- _Instructions for the task_:
Copy the lines below exactly, starting at the one with "Eau, gestion des déchets" and ending at the one with "schaffen Regeln, um das", and leave out any picture.

Records from a dataset

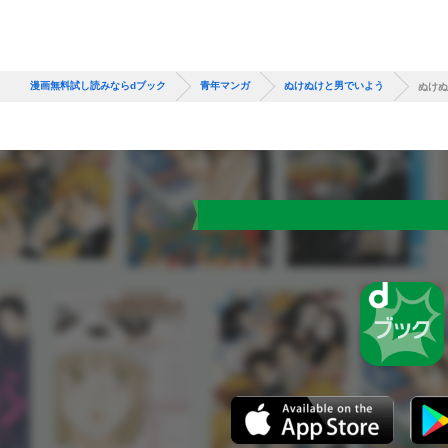
漫画無料試し読みならdブック
青年マンガ
ぬけぬけと男でいよう
ぬけぬ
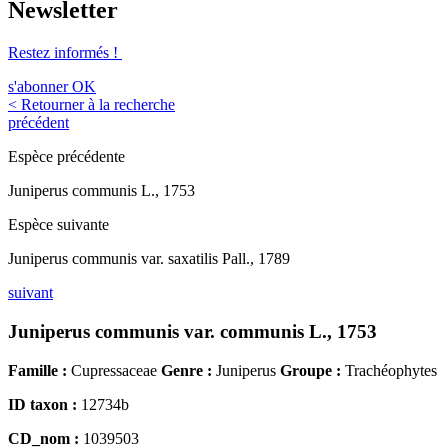
Newsletter
Restez informés !
s'abonner
OK
< Retourner à la recherche
précédent
Espèce précédente
Juniperus communis L., 1753
Espèce suivante
Juniperus communis var. saxatilis Pall., 1789
suivant
Juniperus communis var. communis L., 1753
Famille :
Cupressaceae
Genre :
Juniperus
Groupe :
Trachéophytes
ID taxon :
12734b
CD_nom :
1039503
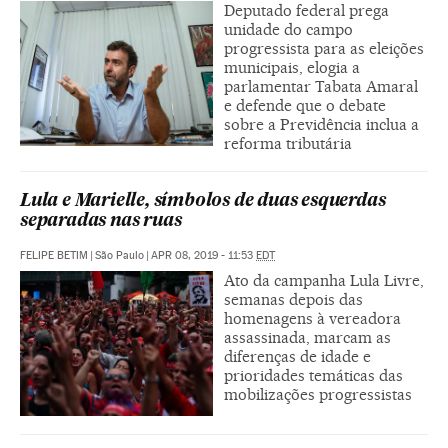
Deputado federal prega
unidade do campo
progressista para as eleições
municipais, elogia a
parlamentar Tabata Amaral
e defende que o debate
sobre a Previdência inclua a
reforma tributária
Lula e Marielle, símbolos de duas esquerdas
separadas nas ruas
FELIPE BETIM
|
São Paulo
|
APR 08, 2019 - 11:53
EDT
Ato da campanha Lula Livre,
semanas depois das
homenagens à vereadora
assassinada, marcam as
diferenças de idade e
prioridades temáticas das
mobilizações progressistas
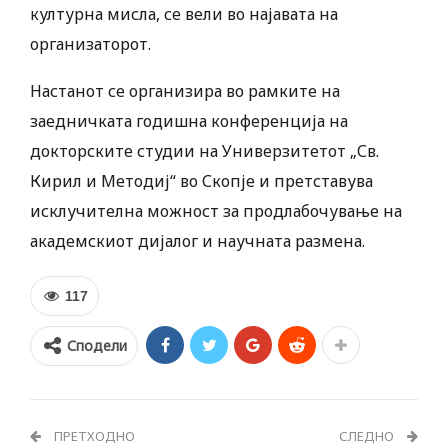
културна мисла, се вели во најавата на
организаторот.
Настанот се организира во рамките на
заедничката годишна конференција на
докторските студии на Универзитетот „Св.
Кирил и Методиј“ во Скопје и претставува
исклучителна можност за продлабочување на
академскиот дијалог и научната размена.
117
Сподели
ПРЕТХОДНО
СЛЕДНО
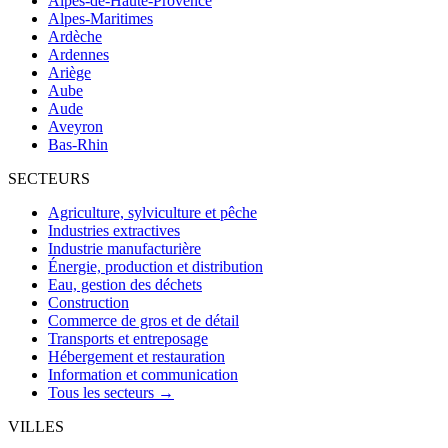
Alpes-de-Haute-Provence
Alpes-Maritimes
Ardèche
Ardennes
Ariège
Aube
Aude
Aveyron
Bas-Rhin
SECTEURS
Agriculture, sylviculture et pêche
Industries extractives
Industrie manufacturière
Énergie, production et distribution
Eau, gestion des déchets
Construction
Commerce de gros et de détail
Transports et entreposage
Hébergement et restauration
Information et communication
Tous les secteurs →
VILLES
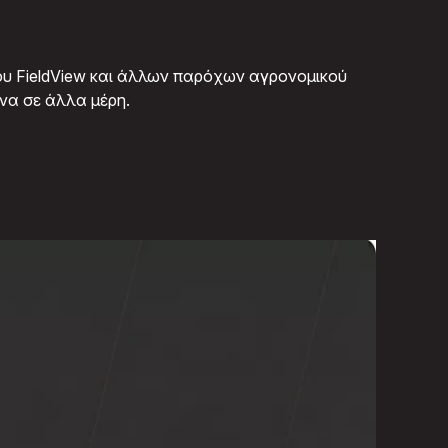
υ FieldView και άλλων παρόχων αγρονομικού
να σε άλλα μέρη.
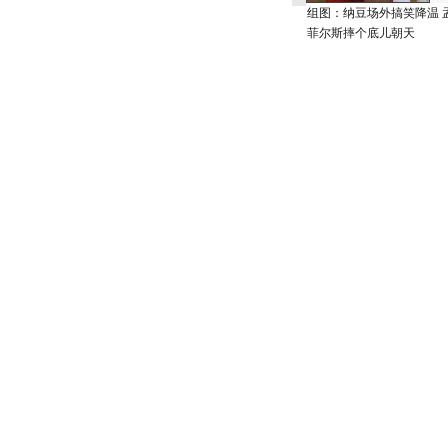
组图：纳豆场外搞笑降温 
菲尔斯摔个底儿朝天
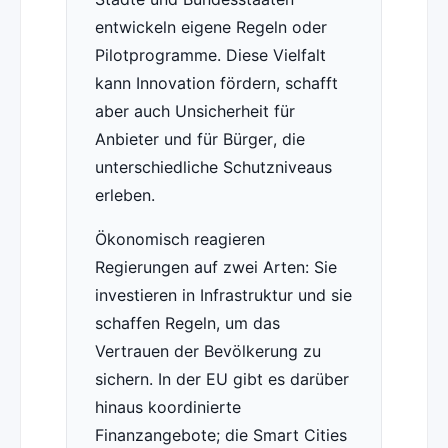
entwickeln eigene Regeln oder
Pilotprogramme. Diese Vielfalt
kann Innovation fördern, schafft
aber auch Unsicherheit für
Anbieter und für Bürger, die
unterschiedliche Schutzniveaus
erleben.
Ökonomisch reagieren
Regierungen auf zwei Arten: Sie
investieren in Infrastruktur und sie
schaffen Regeln, um das
Vertrauen der Bevölkerung zu
sichern. In der EU gibt es darüber
hinaus koordinierte
Finanzangebote; die Smart Cities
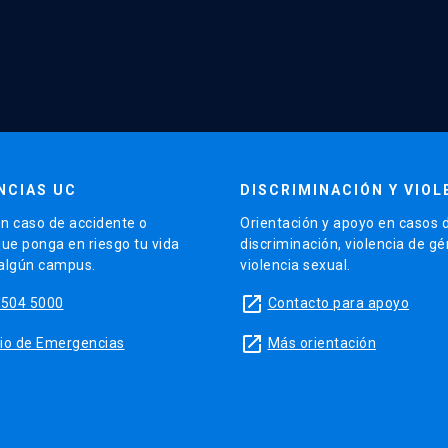
NCIAS UC
DISCRIMINACIÓN Y VIOL
n caso de accidente o
Orientación y apoyo en casos 
que ponga en riesgo tu vida
discriminación, violencia de g
 algún campus.
violencia sexual.
launch
5504 5000
Contacto para apoyo
launch
sitio de Emergencias
Más orientación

- _Problem solution_:
Eau, gestion des déchets
Construction
Commerce de gros et de détail
Transports et entreposage
Hébergement et restauration
Information et communication
Tous les secteurs →
VILLES
υ FieldView και άλλων παρόχων αγρονομικού
να σε άλλα μέρη.
组图：纳豆场外搞笑降温 
菲尔斯摔个底儿朝天
entwickeln eigene Regeln oder
Pilotprogramme. Diese Vielfalt
kann Innovation fördern, schafft
aber auch Unsicherheit für
Anbieter und für Bürger, die
unterschiedliche Schutzniveaus
erleben.
Ökonomisch reagieren
Regierungen auf zwei Arten: Sie
investieren in Infrastruktur und sie
schaffen Regeln, um das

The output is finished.